US Billboards Using Technology To Track What People Do When They See An Ad

US Billboards Using Technology To Track What People Do When They See An Ad

The US has gone all ‘Minority Report’ on us and created a new collection of billboards that use data from mobile phones to track what people do when they pass an outdoor ad.

The technology was created by Clear Channel Outdoor Americas, according to Business Insider, and while it’s set to be highly useful for advertisers, not everyone is a big lover of it.

Senior vice president of research and insights at the outdoor advertising arm of iHeartMedia told the New York Times it hits a little too close to home in replicating the Tom Cruise flick Minority Report, where customised ads speak directly to Cruise’s character.

“I’m not sure it’s a great user experience and it is a little creepy, to be honest. With a mass-medium like Out-Of-Home, a better use is to target general patterns of consumer groups, not the individual,” he told the site MediaVillage.

Clear Channel Outdoor, which owns a truckload of billboards across the country, says it will combine them with data and analytic tools, known as Radar, to test whether an outdoor advertising campaign was kicking goals or not.

You can see how it works here:

So far, it’s partnered with the shoe company Toms, and discovered that users’ awareness of the charity-minded company increased. This was measured by whether users looked it up online or found the brand in a shoe store following their passing of a billboard.

The company says all information sourced is anonymous and makes it impossible to identify a single user, and is just repurposing the same data that mobile advertisers have been using already to display ads on users’ phones.

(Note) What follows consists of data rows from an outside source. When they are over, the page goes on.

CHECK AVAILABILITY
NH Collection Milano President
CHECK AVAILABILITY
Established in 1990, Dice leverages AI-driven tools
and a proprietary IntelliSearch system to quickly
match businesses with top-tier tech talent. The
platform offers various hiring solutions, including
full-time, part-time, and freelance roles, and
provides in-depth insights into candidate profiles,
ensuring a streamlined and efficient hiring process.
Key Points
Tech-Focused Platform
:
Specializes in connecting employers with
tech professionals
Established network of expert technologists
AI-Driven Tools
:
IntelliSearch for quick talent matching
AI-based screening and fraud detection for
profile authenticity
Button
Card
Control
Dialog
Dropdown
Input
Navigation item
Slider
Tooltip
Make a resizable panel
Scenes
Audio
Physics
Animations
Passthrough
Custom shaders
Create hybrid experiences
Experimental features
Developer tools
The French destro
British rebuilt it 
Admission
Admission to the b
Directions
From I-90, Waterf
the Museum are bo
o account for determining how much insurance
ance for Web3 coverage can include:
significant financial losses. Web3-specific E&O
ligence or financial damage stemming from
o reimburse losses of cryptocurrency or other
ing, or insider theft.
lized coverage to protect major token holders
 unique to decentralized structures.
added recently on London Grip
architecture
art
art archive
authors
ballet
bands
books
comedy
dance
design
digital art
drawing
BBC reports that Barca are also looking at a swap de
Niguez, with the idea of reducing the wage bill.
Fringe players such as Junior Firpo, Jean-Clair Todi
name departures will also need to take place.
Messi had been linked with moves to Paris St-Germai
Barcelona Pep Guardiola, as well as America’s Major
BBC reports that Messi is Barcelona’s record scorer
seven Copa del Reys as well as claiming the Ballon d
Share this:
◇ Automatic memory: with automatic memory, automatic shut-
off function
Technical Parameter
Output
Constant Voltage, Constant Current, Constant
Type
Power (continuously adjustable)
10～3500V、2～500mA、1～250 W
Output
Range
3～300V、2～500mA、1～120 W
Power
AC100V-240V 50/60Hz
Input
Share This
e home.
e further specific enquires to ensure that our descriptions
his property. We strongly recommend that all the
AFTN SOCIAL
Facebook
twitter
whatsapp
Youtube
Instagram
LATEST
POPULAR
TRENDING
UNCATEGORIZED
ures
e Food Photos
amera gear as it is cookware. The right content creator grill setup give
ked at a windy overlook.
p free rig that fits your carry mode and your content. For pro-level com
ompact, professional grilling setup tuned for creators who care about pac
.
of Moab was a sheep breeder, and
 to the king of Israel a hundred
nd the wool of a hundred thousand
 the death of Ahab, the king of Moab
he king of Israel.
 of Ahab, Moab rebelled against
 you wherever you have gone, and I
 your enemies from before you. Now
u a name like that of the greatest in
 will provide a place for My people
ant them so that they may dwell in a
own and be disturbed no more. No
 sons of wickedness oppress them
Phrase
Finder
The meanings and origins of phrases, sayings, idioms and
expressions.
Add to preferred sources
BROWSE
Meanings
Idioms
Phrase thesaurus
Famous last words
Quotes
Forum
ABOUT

Naturally, the issue of privacy came up.

“Given the sensitive nature of location data, all parties involved in Clear Channel’s Radar service should provide clear and comprehensive privacy policies and should disclose detailed information about their data-sharing relationships with other companies,” wrote Sen. Al Franken (D) of Minn. in a letter to Clear Channel Outdoor’s chief executive on Monday.

And privacy advocates claim that technology such as the billboards could catch consumers who were unaware they were being tracked.

“People have no idea that they’re being tracked and targeted,” executive director of the Center for Digital Democracy Jeffrey Chester told the Times. “It is incredibly creepy, and it’s the most recent intrusion into our privacy.”